Lembro como se fosse ontem: Levei o álbum pra casa, sentei no chão em frente à vitrola da minha avó, abri a portinhola de madeira, puxei a bandeja do toca disco para fora, e com todo o cuidado do mundo, botei o Long Play (assim eles eram chamados) no prato redondo, fechei a porta do quarto para não incomodar os outros, levantei com cuidado o braço da agulha, e com atenção para não arranhar o LP, coloquei-a no início da primeira faixa. E aquela vitrola, que em outras épocas tinha reproduzido tantos tangos, boleros, sambas e marchinhas, pela primeira vez na vida tocou rock. E tocou Beatles.
E eu, sentado no chão com pernas cruzadas, em frente à vitrola, olhos fechados e abstraído do lugar onde estava, me transportava para outra dimensão, enquanto ouvia pela primeira vez em minha vida um disco dos Beatles.
Lembro da sensação que aquela música causou em mim, mas sei que nunca vou conseguir explicar ou sequer dar uma ideia do que senti. Era como se aquela música já estivesse dentro de mim desde que nasci, embora eu nunca a tivesse ouvido. E aqueles arranjos, sonoridades, ritmos e vozes eram tão mágicos, fascinantes e diferentes de tudo que existia, que quase não dava para acreditar que eram reais. Aquela música me representava.
E quando o lado A acabou eu virei e continuei direto ouvindo o lado B. E quando o lado B acabou eu virei e ouvi de novo o lado A. E quando o lado A acabou eu virei e ouvi de novo o lado B. E quando o lado B acabou eu virei e ouvi de novo o lado A. Sim, eu ouvi quatro vezes o disco sem parar, e só não continuei ouvindo mais vezes, noite adentro, porque meus parentes, que já deviam estar à beira da loucura com tantas repetições, devem ter me tirado do quarto à força, alegando que já era hora de eu ir dormir ou jantar ou qualquer outra coisa que me fizesse parar com aquela tortura.
Revolver, lançado em agosto de 1966, não foi apenas o primeiro álbum que eu comprei dos Beatles, foi também o primeiro álbum que comprei na vida. E foi uma primeira vez inesquecível, como são todas as primeiras vezes.

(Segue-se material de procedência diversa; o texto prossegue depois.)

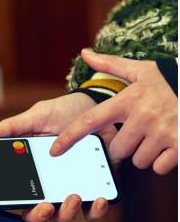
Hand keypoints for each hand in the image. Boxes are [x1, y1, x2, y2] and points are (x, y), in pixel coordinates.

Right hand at [0, 94, 117, 221]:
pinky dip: (96, 210)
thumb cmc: (65, 112)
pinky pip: (95, 209)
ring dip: (68, 213)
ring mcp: (74, 187)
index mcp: (32, 173)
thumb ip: (12, 127)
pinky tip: (99, 198)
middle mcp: (51, 185)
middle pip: (41, 214)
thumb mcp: (37, 117)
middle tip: (47, 205)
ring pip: (66, 216)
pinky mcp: (97, 186)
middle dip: (41, 216)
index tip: (25, 203)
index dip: (21, 207)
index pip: (21, 199)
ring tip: (74, 196)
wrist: (99, 105)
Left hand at [63, 49, 176, 173]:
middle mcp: (143, 116)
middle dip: (126, 145)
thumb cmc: (170, 82)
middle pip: (117, 149)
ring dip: (145, 153)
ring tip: (157, 135)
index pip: (90, 121)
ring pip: (138, 160)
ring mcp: (162, 132)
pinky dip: (162, 161)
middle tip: (141, 131)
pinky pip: (158, 167)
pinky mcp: (179, 146)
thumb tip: (85, 53)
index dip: (69, 137)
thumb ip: (111, 65)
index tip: (54, 150)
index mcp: (129, 100)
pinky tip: (169, 145)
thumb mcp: (143, 71)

Certas sensações, como a que a música dos Beatles causava a tanta gente, inclusive a mim, parecem ser mais intensas em jovens. Dizem alguns estudiosos, que a causa seria porque a mente jovem é mais suscetível a certas emoções. Isso talvez explique o fenômeno social que na época foi definido como Beatlemania, quando milhões de jovens, em vários países, seriam capazes de tudo para ver seus ídolos ao vivo, e multidões em êxtase, tumultos e desmaios se tornaram frequentes por onde eles passavam. Dizem também que os Beatles fizeram tanto sucesso porque eram as pessoas certas, no momento certo no lugar certo. Mas talvez todas essas teorias não passem de especulações sem sentido. Afinal, quem de nós conhece a fundo o verdadeiro poder da música?
Mas uma coisa eu admito: Apesar de em todos estes anos ter vivido muitas paixões musicais, e continuar fascinado por música, curtindo e procurando novidades, aquela sensação de 'não conseguir explicar o que estou sentindo ao ouvir uma música' foi ficando cada vez mais difícil de ser encontrada, e hoje em dia é quase impossível de achar.

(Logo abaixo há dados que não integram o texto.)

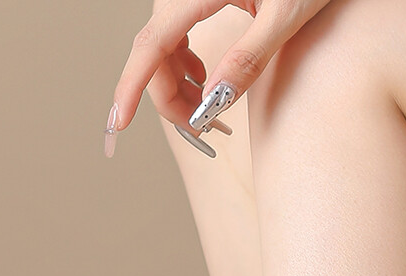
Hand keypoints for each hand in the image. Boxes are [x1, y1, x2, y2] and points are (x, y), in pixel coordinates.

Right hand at [104, 0, 333, 156]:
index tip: (121, 121)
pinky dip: (184, 64)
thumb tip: (214, 101)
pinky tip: (202, 79)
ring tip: (204, 110)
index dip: (132, 86)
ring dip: (176, 83)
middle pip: (155, 51)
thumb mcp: (284, 15)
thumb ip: (249, 57)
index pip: (152, 44)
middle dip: (169, 96)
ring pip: (164, 46)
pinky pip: (177, 33)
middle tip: (199, 130)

Não sei se a razão seria porque eles foram tão criativos que quase nada do que veio após foi capaz de causar em mim o mesmo impacto, ou se é porque tanta coisa hoje em dia nos causa impacto que acabei me tornando impermeável à música que se ouve por aí.

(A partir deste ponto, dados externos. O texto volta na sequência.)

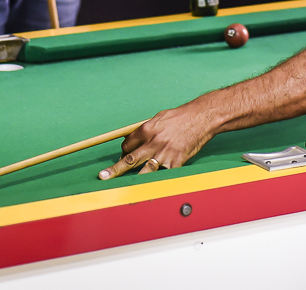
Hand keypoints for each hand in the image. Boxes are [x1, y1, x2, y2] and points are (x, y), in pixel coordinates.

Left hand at [97, 104, 217, 179]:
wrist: (202, 118)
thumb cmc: (181, 116)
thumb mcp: (160, 117)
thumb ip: (147, 129)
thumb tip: (135, 138)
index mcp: (147, 129)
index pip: (127, 144)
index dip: (124, 152)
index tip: (125, 156)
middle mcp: (153, 142)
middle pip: (130, 159)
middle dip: (115, 169)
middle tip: (103, 176)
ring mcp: (164, 154)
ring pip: (144, 171)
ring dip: (132, 180)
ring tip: (122, 190)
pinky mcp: (176, 162)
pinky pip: (163, 174)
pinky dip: (158, 179)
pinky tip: (151, 186)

Ou quem sabe, e isso é mais provável, a razão é simplesmente porque aquela foi a primeira vez. E a primeira vez só acontece uma vez.
Publicado em 24.03.2018
N. do A.: Revolver é o sétimo álbum dos Beatles e atingiu o primeiro lugar nas paradas de sucesso americana, inglesa e de vários países. Está listado como um dos 200 álbuns definitivos no Rock and Roll Hall of Fame, entidade que relaciona os melhores álbuns já produzidos por artistas ou bandas da história da música.